Изъ отобранныхъ по всѣмъ казармамъ группъ вызвали старшихъ годами, чинами, или положенiемъ, или знанiями и повели къ комендатурѣ.
Этимъ старшимъ роздали оружiе и имъ подчинили чекистовъ.
Потомъ ихъ построили и прилетѣвшiй вчера на аэропланѣ неизвѣстный, одѣтый по комиссарски человѣкъ, сказалъ:
— Прежде всего, господа, вы свободные люди. Но, такъ какъ вамъ, да еще такою массою, нельзя покинуть этихъ мѣстъ, пока вся Россiя не освободится отъ коммунистовъ …
— Развѣ освободилась отъ коммунистовъ хотя часть Русской земли? — робко перебилъ Селиверстовъ.
— Вы стоите на свободной землѣ, - спокойно, острымъ взглядомъ ясныхъ сѣрыхъ глазъ глядя въ глаза Селиверстову, сказалъ человѣкъ и показалъ на флагштокъ комендатуры.

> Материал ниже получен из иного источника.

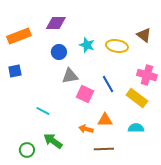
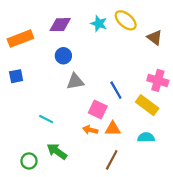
cyan star: (87, 45) -> (99, 24), moved
yellow ellipse: (117, 46) -> (126, 20), moved, turned 30
pink square: (85, 94) -> (98, 109), moved
orange arrow: (86, 129) -> (90, 130), moved
brown line: (104, 149) -> (112, 160), turned -60

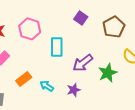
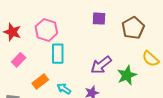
purple square: (81, 18) -> (99, 19), turned -32
cyan rectangle: (57, 47) -> (58, 54), moved

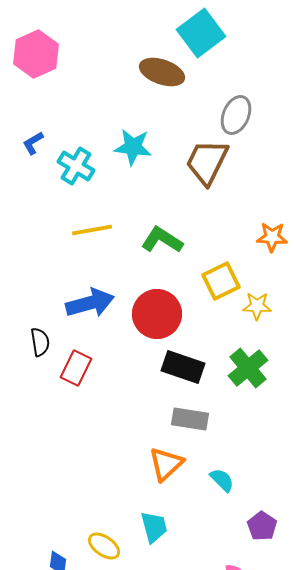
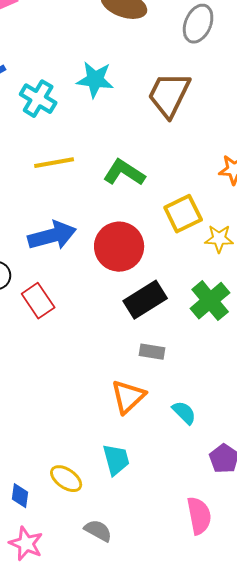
gray ellipse: (236, 115) -> (198, 24), moved
black rectangle: (183, 367) -> (145, 300), turned -51
red rectangle: (76, 368) -> (38, 301), turned -60
gray rectangle: (190, 419) -> (152, 352), size x0.7

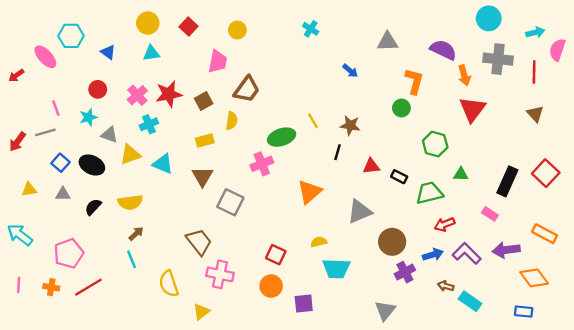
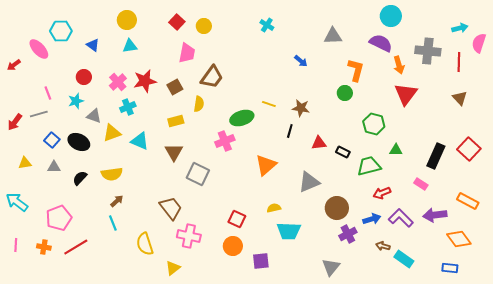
cyan circle: (489, 18) -> (391, 16), moved
red square: (189, 27) -> (177, 22), moved
yellow line: (313, 121) -> (269, 104), turned -40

На высокомъ древкѣ вмѣсто вылинявшаго бураго флага съ серпомъ и молотомъ тихо рѣялъ въ блѣдно-голубомъ бездонномъ небѣ Русскiй бѣло-сине-красный большой новый флагъ. Нѣсколько секундъ Селиверстовъ съ открытымъ ртомъ, не вѣря своимъ глазамъ, смотрѣлъ на него.
— Та-акъ, — протянулъ онъ. На него точно какой-то столбнякъ нашелъ. Теперь онъ ничего не понималъ. Да что же, наконецъ, случилось?
— Такъ какъ вамъ, хотя и свободнымъ людямъ, нельзя уѣхать отсюда, — продолжалъ прiѣзжiй, — вамъ надо устроить вашу жизнь по-человѣчески. Господа инженеры и архитекторы, вамъ надлежитъ выбрать мѣсто и немедленно приступить къ постройкѣ городка для проживанiя … Портные и сапожники, вамъ надо открыть мастерскiя, чтобы по-человѣчески всѣхъ одѣть. Промышленники, организуйте промысла, чтобы кормить людей, какъ слѣдуетъ. Васъ надо вылѣчить, одѣть, накормить, дать вамъ отдохнуть и поправиться, набраться силъ … Съ бывшими офицерами надо начать формировать новыя воинскiя части. Генералъ Броневскiй, — обратился этотъ человѣкъ къ стоявшему нѣсколько въ сторонѣ еще крѣпкому старику, внѣшнимъ видомъ отнюдь не походившему на генерала, но скорѣе на нищаго бродягу. — Вы чѣмъ командовали въ Великую войну?